Come sostanzialmente emerso durante il meeting dello scorso anno, uno dei principali obiettivi degli Stati Uniti è convincere gli alleati a prendere una posizione più decisa nei confronti di Pechino, soprattutto in relazione alle questioni che più influenzano l’equilibrio globale: questione taiwanese, contenzioso nel Mar Cinese Meridionale, e in generale il pericolo di un’espansione militare-strategica nella regione dell’Asia-Pacifico. Inoltre, durante il meeting di Carbis Bay si è discusso per la prima volta delle pratiche commerciali cinesi, definite coercitive e inique, e l’argomento verrà sicuramente approfondito, dato che sono emerse ulteriori preoccupazioni negli ultimi mesi, causate in primis dal rifiuto totale di Pechino di unirsi al concerto delle sanzioni verso la Russia. Infine, sempre durante l’incontro del 2021, il Gruppo dei 7 ha studiato un approccio comune verso determinate pratiche e questioni che riguardano la Cina, sostanzialmente accusando Pechino di ripetuti abusi dei diritti umani nello Xinjiang e di non rispettare il livello di autonomia politica che dovrebbe essere riservato ad Hong Kong.

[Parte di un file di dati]

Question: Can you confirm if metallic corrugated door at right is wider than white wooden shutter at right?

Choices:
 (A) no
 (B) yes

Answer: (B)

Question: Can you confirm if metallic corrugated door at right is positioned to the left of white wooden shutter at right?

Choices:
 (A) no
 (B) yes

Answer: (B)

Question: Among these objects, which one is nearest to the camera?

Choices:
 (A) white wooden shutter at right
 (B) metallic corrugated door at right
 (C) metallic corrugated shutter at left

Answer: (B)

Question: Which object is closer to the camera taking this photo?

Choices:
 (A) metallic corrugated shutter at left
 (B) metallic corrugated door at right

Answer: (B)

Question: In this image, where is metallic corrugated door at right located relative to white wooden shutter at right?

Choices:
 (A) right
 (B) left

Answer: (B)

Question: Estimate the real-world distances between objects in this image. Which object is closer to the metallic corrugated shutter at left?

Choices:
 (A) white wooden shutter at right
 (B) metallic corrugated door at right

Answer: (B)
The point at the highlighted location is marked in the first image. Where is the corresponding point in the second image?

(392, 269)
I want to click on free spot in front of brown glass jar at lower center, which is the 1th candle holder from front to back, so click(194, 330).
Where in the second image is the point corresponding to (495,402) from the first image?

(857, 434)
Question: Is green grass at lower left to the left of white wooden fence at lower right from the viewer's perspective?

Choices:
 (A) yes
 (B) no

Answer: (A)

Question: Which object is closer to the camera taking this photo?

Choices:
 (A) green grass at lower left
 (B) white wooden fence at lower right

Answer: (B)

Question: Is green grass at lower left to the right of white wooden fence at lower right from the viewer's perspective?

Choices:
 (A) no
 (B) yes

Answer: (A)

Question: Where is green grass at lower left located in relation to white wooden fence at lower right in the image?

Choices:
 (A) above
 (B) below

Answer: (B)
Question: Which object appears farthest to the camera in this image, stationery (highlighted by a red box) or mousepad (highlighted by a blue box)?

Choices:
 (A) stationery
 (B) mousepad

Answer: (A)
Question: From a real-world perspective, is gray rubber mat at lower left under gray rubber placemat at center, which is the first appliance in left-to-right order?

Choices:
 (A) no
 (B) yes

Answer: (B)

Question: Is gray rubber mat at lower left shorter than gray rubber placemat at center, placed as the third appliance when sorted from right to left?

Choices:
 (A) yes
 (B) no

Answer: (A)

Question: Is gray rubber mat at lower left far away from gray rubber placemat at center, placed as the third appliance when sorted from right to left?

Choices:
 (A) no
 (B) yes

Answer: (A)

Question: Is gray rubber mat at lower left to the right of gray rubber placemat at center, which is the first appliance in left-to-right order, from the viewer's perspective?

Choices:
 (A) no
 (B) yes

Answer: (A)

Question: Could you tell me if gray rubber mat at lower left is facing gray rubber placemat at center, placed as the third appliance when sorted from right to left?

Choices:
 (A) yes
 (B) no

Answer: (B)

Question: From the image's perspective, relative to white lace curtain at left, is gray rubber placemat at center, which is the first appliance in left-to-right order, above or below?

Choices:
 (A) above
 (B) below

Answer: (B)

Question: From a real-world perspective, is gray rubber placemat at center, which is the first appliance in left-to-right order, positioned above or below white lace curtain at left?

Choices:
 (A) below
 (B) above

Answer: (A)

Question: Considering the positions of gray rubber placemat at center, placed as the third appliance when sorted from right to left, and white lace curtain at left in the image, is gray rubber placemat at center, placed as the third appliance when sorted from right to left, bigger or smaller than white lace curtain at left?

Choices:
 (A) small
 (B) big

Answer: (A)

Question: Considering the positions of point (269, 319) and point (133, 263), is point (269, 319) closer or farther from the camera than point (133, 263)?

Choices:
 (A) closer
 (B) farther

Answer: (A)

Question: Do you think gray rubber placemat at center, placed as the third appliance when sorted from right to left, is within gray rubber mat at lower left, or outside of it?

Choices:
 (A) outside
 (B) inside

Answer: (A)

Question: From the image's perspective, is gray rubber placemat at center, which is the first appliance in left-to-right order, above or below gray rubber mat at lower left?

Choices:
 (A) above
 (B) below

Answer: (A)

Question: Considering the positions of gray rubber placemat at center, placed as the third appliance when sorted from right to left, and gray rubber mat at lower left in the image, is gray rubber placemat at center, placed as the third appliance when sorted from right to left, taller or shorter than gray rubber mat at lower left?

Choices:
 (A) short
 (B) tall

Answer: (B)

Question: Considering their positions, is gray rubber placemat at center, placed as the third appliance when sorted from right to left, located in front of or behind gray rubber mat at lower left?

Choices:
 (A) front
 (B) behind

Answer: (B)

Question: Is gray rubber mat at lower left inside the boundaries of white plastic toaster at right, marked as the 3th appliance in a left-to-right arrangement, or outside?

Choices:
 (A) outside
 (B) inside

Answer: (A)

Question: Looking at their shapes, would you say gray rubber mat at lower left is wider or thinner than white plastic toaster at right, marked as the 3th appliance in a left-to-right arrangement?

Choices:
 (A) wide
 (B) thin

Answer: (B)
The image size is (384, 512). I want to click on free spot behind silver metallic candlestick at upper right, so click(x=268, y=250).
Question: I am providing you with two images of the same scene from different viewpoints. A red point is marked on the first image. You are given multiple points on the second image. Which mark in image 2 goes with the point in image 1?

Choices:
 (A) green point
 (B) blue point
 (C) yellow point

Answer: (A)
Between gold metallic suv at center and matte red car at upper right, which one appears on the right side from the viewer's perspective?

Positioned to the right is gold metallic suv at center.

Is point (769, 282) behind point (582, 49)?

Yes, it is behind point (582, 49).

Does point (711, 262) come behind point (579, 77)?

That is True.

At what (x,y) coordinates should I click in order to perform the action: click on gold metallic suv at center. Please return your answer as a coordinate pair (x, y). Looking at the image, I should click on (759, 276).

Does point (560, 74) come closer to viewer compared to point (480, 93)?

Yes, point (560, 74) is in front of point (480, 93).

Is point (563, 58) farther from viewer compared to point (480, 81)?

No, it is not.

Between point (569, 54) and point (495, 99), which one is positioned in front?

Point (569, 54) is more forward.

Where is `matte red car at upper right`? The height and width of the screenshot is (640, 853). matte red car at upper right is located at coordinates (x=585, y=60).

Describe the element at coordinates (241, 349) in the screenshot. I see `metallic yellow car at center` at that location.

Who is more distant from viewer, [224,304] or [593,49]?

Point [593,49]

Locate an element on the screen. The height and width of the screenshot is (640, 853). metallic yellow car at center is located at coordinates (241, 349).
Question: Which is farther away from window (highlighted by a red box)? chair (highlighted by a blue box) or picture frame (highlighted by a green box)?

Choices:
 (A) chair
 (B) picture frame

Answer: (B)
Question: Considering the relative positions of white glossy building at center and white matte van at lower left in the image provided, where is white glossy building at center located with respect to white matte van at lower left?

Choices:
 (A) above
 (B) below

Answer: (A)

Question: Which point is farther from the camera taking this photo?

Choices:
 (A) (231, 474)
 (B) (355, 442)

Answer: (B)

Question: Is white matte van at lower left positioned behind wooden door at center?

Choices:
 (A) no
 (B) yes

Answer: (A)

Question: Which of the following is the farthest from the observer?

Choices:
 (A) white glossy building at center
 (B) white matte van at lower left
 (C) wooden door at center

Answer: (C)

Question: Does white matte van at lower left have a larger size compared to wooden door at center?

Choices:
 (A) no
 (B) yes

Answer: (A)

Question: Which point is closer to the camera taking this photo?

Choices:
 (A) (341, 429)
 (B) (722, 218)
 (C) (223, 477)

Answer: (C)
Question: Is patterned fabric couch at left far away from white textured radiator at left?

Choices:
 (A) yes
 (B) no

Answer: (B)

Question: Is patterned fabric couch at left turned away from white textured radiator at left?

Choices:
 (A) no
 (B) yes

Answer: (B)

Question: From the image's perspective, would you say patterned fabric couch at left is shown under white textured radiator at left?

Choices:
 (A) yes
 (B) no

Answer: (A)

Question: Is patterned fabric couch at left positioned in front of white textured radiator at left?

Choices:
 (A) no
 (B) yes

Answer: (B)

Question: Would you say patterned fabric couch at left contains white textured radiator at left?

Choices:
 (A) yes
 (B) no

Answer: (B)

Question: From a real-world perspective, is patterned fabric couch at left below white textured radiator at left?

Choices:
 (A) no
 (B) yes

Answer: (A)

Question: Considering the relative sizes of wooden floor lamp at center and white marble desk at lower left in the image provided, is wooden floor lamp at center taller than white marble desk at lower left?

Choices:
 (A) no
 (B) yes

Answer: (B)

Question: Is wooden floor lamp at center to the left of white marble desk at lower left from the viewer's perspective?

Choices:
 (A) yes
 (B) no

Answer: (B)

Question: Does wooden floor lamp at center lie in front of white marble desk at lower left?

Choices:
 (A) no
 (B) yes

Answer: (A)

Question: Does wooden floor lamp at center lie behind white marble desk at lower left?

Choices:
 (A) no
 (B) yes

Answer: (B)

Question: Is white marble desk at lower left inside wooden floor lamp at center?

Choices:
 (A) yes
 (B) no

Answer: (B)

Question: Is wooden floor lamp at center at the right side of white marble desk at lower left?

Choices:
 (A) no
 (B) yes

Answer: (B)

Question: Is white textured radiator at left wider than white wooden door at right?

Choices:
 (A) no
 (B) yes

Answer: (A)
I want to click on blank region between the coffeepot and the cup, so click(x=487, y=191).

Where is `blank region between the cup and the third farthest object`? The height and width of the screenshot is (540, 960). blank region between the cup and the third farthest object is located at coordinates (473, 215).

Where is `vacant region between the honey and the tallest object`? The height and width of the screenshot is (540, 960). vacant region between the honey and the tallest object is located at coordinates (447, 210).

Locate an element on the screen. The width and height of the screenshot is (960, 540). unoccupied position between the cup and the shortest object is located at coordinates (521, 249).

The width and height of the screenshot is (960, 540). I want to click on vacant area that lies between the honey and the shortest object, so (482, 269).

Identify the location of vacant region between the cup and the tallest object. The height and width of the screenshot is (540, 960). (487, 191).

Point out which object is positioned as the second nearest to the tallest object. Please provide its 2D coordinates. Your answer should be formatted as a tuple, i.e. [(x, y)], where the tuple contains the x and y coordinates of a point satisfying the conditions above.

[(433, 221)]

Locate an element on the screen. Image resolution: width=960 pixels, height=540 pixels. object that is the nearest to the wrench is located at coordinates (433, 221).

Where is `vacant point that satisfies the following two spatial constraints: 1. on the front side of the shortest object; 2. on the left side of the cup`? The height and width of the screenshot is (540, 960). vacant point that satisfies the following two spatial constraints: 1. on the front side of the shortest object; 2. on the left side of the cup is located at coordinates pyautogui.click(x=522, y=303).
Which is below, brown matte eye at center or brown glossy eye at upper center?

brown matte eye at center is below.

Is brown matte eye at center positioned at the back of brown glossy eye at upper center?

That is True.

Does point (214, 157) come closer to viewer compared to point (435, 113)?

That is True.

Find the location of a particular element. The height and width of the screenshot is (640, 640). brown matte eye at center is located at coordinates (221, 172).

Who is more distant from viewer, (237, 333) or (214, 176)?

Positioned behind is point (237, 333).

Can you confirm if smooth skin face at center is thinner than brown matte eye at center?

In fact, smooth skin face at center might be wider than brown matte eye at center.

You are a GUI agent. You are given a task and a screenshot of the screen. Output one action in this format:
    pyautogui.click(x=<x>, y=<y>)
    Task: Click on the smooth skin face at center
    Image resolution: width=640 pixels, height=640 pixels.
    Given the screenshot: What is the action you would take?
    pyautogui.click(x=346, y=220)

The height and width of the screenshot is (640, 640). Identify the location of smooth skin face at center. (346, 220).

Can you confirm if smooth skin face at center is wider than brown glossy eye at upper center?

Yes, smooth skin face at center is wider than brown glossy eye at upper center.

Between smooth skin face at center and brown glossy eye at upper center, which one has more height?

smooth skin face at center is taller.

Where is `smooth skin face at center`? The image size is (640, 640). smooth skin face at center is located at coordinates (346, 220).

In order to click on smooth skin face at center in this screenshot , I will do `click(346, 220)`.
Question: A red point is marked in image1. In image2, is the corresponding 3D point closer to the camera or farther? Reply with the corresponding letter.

* [COSA FARAI]: Elenca le questioni che, secondo il brano sui rapporti tra il G7 e Pechino, più influenzano l'equilibrio globale.

* [RISPOSTA ALL'ESERCIZIO]:
- la questione taiwanese
- il contenzioso nel Mar Cinese Meridionale
- il pericolo di un'espansione militare-strategica nella regione dell'Asia-Pacifico